Well yes, that’s what BHP and Rio Tinto were telling many journalists behind closed doors. And yes, BHP did set up a ‘war room’ to fight the tax from its Melbourne HQ.

But that’s what the boards of BHP or Rio Tinto are supposed to do. Directors who see their shareholders’ interests being attacked have a duty to pursue such campaigns as ruthlessly as the law permits.

The job of a democratically elected government, by contrast, is to weigh up the threat of a ‘capital strike’ and the impact on other future investment decisions and make a call somewhere between kow-towing to the big end of town and crippling the economy that voters rely on. There is always a middle ground.

But in 2010 the media, on balance, picked up the ‘sky is falling’ line and ensured that any hope of a decent mining tax was destroyed for good.

The ‘MRRT’ tax that Julia Gillard hastily negotiated with the miners behind closed doors when she became PM in June of that year ended up raising virtually no revenue.

The miners had rolled the government, and the ‘fourth estate’ media cheered them all the way.

Hopeful signs

Things are playing out very differently with the government’s gas reservation plans.

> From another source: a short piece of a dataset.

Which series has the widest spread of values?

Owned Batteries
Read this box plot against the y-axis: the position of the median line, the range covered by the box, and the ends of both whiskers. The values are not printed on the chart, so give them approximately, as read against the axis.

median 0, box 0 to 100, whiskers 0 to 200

The industry, through Australian Petroleum Production and Exploration Association chief executive Malcolm Roberts, has predictably warned that: “At a time when we need billions in new investment to create more gas supply, any intervention that creates sovereign risk is alarming.”

And yet the government has nonetheless indicated that it will do whatever is necessary to shore up power supplies in the coming summer, and keep gas-powered businesses afloat.

Mr Gottliebsen seems to have joined the new spirit of economic nationalism. He wrote on Thursday: “[The government has] taken the first step to avoiding what I have called ‘the greatest peace time crisis to face the nation since the depression’ … my full marks go to our Prime Minister, energy minister and the rest of the cabinet.

“If the Gladstone three — the Santos, Origin and Shell consortiums — are unhappy I say ‘too bad’. No nation can allow its industries to be destroyed by the actions of groups like the Gladstone three.”

Personally, this columnist would have preferred more journalists to say ‘too bad’ to the bleating mining lobbyists in 2010.

At that time, the federal budget had been ravaged by the global financial crisis, state-based royalties were failing to capture a sensible share of the mining-boom billions, and the ‘Dutch disease’ caused by the sky-high dollar was killing off businesses and jobs in other sectors of the economy.

That’s why the government’s gas policy, and the media reaction to it, is so important.

It offers some hope that the government and fourth estate media are getting a better handle on who they work for – local voters and tax-payers first, global investors second.